Convergence of Decentralized Actor-Critic Algorithm in General-sum Markov Games
This work addresses a gap in multi-agent reinforcement learning by providing convergence guarantees for decentralized algorithms in more realistic general-sum settings, which is incremental but important for applications like robotics or economics.
The paper tackles the problem of establishing convergence properties for decentralized learning algorithms in general-sum Markov games, which previously were only known for special cases like zero-sum or potential games, and demonstrates that under certain conditions, the algorithm converges to a set of strategies characterized by a Markov Near-Potential Function.

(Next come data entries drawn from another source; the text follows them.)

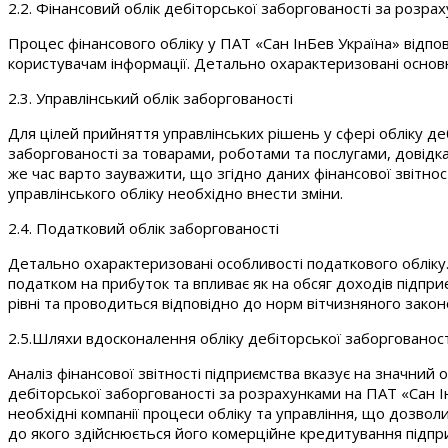
2.2. Фінансовий облік дебіторської заборгованості за розра
Процес фінансового обліку у ПАТ «Сан ІнБев Україна» відпо
користувачам інформації. Детально охарактеризовані основн
2.3. Управлінський облік заборгованості
Для цілей прийняття управлінських рішень у сфері обліку де
заборгованості за товарами, роботами та послугами, довідка
же час варто зауважити, що згідно даних фінансової звітнос
управлінського обліку необхідно внести зміни.
2.4. Податковий облік заборгованості
Детально охарактеризовані особливості податкового обліку
податком на прибуток та впливає як на обсяг доходів підпри
рівні та проводиться відповідно до норм вітчизняного закон
2.5.Шляхи вдосконалення обліку дебіторської заборгованос
Аналіз фінансової звітності підприємства вказує на значний
дебіторської заборгованості за розрахунками на ПАТ «Сан І
необхідні компанії процеси обліку та управління, що дозв
до якого здійснюється його комерційне кредитування підпр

Markov games provide a powerful framework for modeling strategic multi-agent interactions in dynamic environments. Traditionally, convergence properties of decentralized learning algorithms in these settings have been established only for special cases, such as Markov zero-sum and potential games, which do not fully capture real-world interactions. In this paper, we address this gap by studying the asymptotic properties of learning algorithms in general-sum Markov games. In particular, we focus on a decentralized algorithm where each agent adopts an actor-critic learning dynamic with asynchronous step sizes. This decentralized approach enables agents to operate independently, without requiring knowledge of others' strategies or payoffs. We introduce the concept of a Markov Near-Potential Function (MNPF) and demonstrate that it serves as an approximate Lyapunov function for the policy updates in the decentralized learning dynamics, which allows us to characterize the convergent set of strategies. We further strengthen our result under specific regularity conditions and with finite Nash equilibria.